Douglas Carl Engelbart [January 30, 1925 – July 2, 2013]
Douglas Carl Engelbart was an American engineer and inventor, especially known for the invention of the computer mouse, passed away at the age of 88 at his home in California.
In the 1960s, Engelbart and his team in ARC (Augmentation Research Center) developed computer interface elements such as bitmapped screens, the mouse, hypertext, collaborative tools and precursors to the graphical user interface.
Most of the topics of his research were mentioned during what is now known as "The Mother of All Demos" – a presentation of experimental computer technologies given in 1968. The demonstration featured the introduction of the prototype of the earliest computer mouse, video conferencing, teleconferencing, hypertext, word processing, hypermedia, object addressing, dynamic file linking, revision control and a collaborative real-time editor.
Engelbart received a patent in 1970 for a wooden box with two metal wheels (the computer mouse), which was described in the application as an "X-Y position indicator for a display system". The idea behind the invention of the so-called mouse (nicknamed that because of the cord sticking out of the back of the wooden shell) was to find a better way to select items on a computer display screen.

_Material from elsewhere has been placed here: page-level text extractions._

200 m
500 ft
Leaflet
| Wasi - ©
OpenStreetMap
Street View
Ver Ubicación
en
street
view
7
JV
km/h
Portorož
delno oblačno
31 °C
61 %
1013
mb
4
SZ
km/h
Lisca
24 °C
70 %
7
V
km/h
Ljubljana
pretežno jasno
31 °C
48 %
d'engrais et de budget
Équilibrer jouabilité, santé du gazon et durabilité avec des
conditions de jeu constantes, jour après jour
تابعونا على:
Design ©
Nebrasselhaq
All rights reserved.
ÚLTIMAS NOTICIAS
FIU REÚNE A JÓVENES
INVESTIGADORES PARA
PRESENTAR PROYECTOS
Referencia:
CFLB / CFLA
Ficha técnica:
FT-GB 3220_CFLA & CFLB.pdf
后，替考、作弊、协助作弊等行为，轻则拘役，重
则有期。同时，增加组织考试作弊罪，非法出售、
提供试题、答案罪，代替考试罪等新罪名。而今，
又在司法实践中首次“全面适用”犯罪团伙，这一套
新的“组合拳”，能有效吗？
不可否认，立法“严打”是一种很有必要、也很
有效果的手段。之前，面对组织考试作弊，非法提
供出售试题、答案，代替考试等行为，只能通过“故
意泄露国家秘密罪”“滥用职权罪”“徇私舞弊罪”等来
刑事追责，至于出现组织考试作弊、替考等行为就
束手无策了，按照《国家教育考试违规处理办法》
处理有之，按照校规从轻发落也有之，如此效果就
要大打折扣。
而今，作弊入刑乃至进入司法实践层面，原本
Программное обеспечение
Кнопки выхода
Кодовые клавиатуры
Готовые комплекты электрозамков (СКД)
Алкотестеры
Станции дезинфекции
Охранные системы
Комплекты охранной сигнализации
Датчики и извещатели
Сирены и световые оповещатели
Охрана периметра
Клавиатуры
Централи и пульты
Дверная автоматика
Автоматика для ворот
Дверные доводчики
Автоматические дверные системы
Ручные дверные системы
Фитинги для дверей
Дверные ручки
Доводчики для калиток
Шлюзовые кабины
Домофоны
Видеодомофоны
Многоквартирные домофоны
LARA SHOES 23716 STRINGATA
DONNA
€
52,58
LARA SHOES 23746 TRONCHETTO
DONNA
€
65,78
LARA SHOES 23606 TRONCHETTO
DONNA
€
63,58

Engelbart was honored with many prestigious awards over the years. Those included the Yuri Rubinsky Memorial Award (1995), the Lemelson-MIT Prize (1997), The Franklin Institute’s Certificate of Merit (1996), the Benjamin Franklin Medal (1999) in Computer and Cognitive Science. In 2000 he was awarded the National Medal of Technology by the former US President Bill Clinton, which is the highest technology award. Other awards and medals include: the British Computer Society’s Lovelace Medal, the Norbert Wiener Award and the receiving of an honorary doctorate from Yale University.